Mientras “los mercados” especulan con bonos, tasas, dólares y reperfilamientos de deuda, en las calles las organizaciones sociales reclaman sus propios futuros. Uno de los pedidos es la declaración de la Emergencia Alimentaria, una medida que garantizaría la alimentación de la población más vulnerable, menor de 16 años, que se amontona en comedores comunitarios. Según las últimas estadísticas oficiales casi uno de cada dos niños, niñas y adolescentes vive en un hogar pobre. La pobreza, además, se refuerza para aquellos hogares en los que una mujer es la única fuente de sustento.

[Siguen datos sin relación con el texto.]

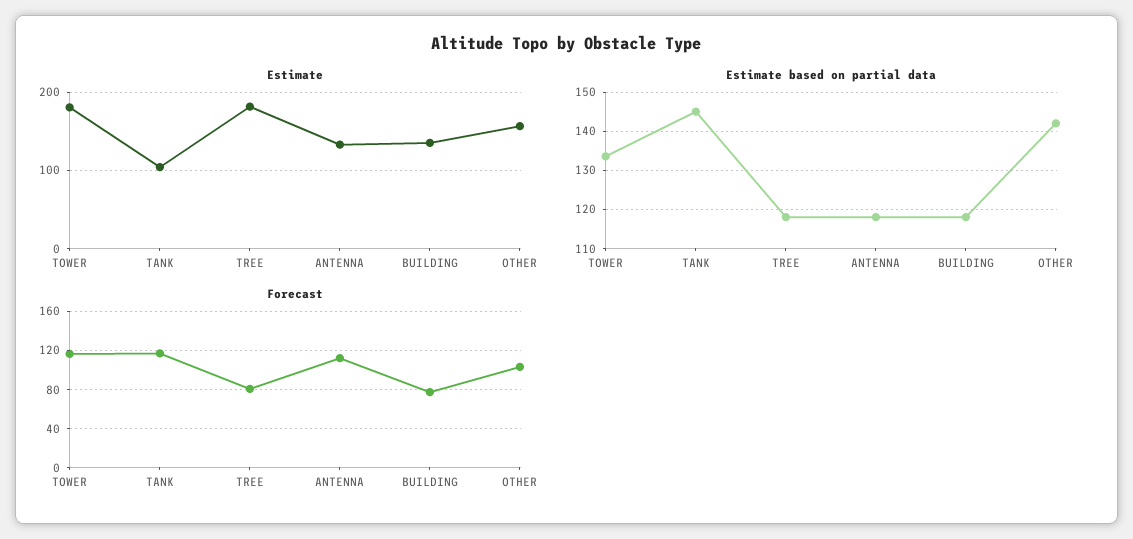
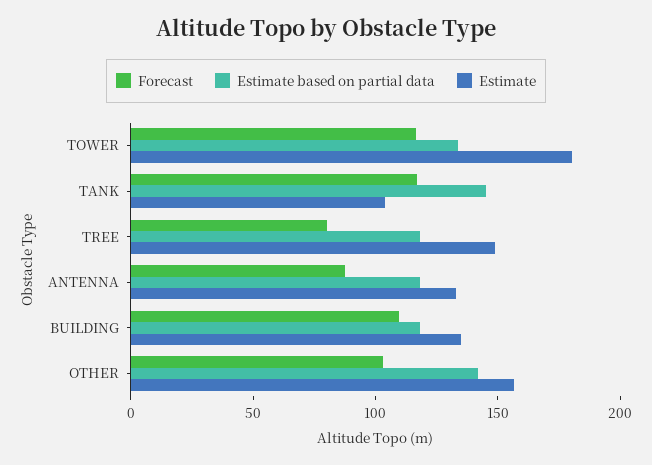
Estimate, TREE: 180 -> 150
Forecast, ANTENNA: 110 -> 90
Forecast, BUILDING: 80 -> 110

La pregunta que sobrevuela es si las medidas desesperadas de las últimas semanas alcanzan para contener la situación frente a la fragilidad de un modelo económico que ya entró en transición (aunque no se sepa bien hacia qué). Marchas y contramarchas, un horizonte incierto y poco poder de negociación del gobierno no contribuyen a la calma. Además, es difícil confiar en la capacidad de gestión de la crisis de un gobierno en retirada, que no ha sabido gestionar tampoco en la abundancia. Hay pocas certezas sobre qué sucederá en los próximos meses, la situación se dirime día a día, pero lo que todos comprenden es que el próximo equipo económico que asuma tendrá grandes responsabilidades. La más importante, sin duda, será remover escombros y levantar caídos. Eso implica generar mecanismos y políticas que contengan y alivien los efectos sociales que se esconden detrás del torbellino financiero.